Page-level text extractions:
# # # # # # #

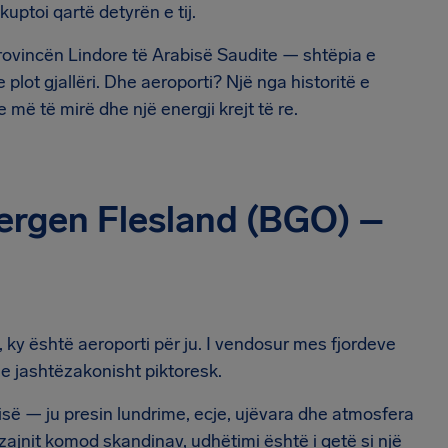
uptoi qartë detyrën e tij.
rovincën Lindore të Arabisë Saudite — shtëpia e
lot gjallëri. Dhe aeroporti? Një nga historitë e
e më të mirë dhe një energji krejt të re.
 Bergen Flesland (BGO) –
, ky është aeroporti për ju. I vendosur mes fjordeve
he jashtëzakonisht piktoresk.
jisë — ju presin lundrime, ecje, ujëvara dhe atmosfera
izajnit komod skandinav, udhëtimi është i qetë si një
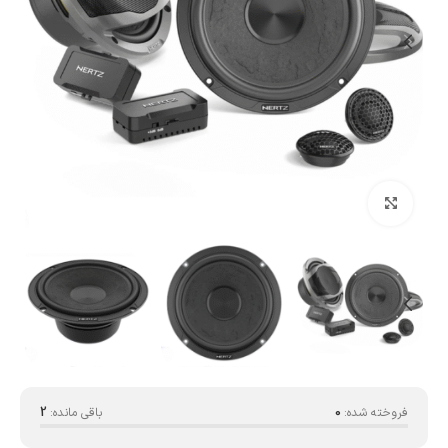
بزرگنمایی تصویر
فروخته شده:
0
باقی مانده:
2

# # # # # # #

Task ▸
The pictures stay out; repeat exactly the lines from the one with "jisë — ju presin" to the end of the entries above, and nothing else.

Solution to this task ▸
jisë — ju presin lundrime, ecje, ujëvara dhe atmosfera
izajnit komod skandinav, udhëtimi është i qetë si një
بزرگنمایی تصویر
فروخته شده:
0
باقی مانده:
2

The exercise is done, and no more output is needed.